Every month, NAHS and Pudong Press come together to present a theme to members, who contribute artwork and writing based on each month’s topic. January’s theme was “Anew”. Enjoy the works presented below.
Creative Prose A Thing Anew by Ethan Jiang ’26:
Anew, meaning in a new or different and typically more positive way.
But ignore its rigid, literary, and insipid meaning. What does the word really mean to you and me?
The season begins anew, with autumn exhaling the cool but still subtly warm air from its lungs and inhaling the new winter winds within its incorporeal nose.
The plants grow anew as their offspring leaves and petals sever themselves from their motherly care and frolic around through forests, plains, and artificial streets.
The butterfly transforms anew; the caterpillar awakening from its long slumber of dreams and emerges from its chrysalis to stretch its wings and legs and to witness the world as it is.
And the human, he experiences everything anew. From the moment he is delivered from the womb, to childhood and adolescence, and ultimately to adulthood, the human will undergo immeasurable changes that will cause him not to appear remotely similar to the same person from birth.
Me, I have also turned anew, pouring a glass of water upon the blank canvas and refilling it again, simply to repeat the process over and over and over relentlessly.
Well, until the glass cracks…
Have we all begun anew? Of course, our appearances have been altered, and our minds have matured like fine wine resting in a cellar. But really, what has changed other than the superficial details we can observe on Earth’s surface? We celebrate each new year and then immediately live out the same old routine we have performed with identical thoughts and touch for the entirety of our lives. How can we say then that something has gone anew, or at least, different?
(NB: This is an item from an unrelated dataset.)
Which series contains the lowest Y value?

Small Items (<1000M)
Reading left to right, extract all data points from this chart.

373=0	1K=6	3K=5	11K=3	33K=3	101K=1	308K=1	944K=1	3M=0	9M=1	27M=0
A woman bequeaths her wedding ring to her daughter, and that daughter hands the wedding ring to her daughter. Each time it is passed down, the ring becomes scratched and rusts, either due to neglect or utter ignorance, but it is restored with new bits and pieces. After generations of mothers and daughters transferring the wedding ring to the next, it has been repaired so much that it contains none of its original material.
Is the wedding ring still the same, or has it been converted anew?
The same idea goes for the ship of Theseus, where a vessel is mended with new parts every so often until each piece is replaced. You, me, we are all just Theseus’s ships drifting on a turbulent, vibrant blue, and salty sea with the slow turtle clouds crawling above that transparent film of air particles.
Anew. Something has undergone anew. Something has started anew. Nothing is anew, and everything is anew. The Universe was started anew by the Big Bang, or a divine God/deity has willed it to happen through a mere gesture; nevertheless, when the Universe finally ends, another book opens again.
So, what does the term “anew” mean to us? Is the most adequate way of describing it through its dictionary definition? Or can the word’s meaning be idiosyncratic and not bound to just other terms defining that one word? In the end, it is your own decision, but I prefer to consider the adverb “anew” as a process of creating something different, whatever that may entail.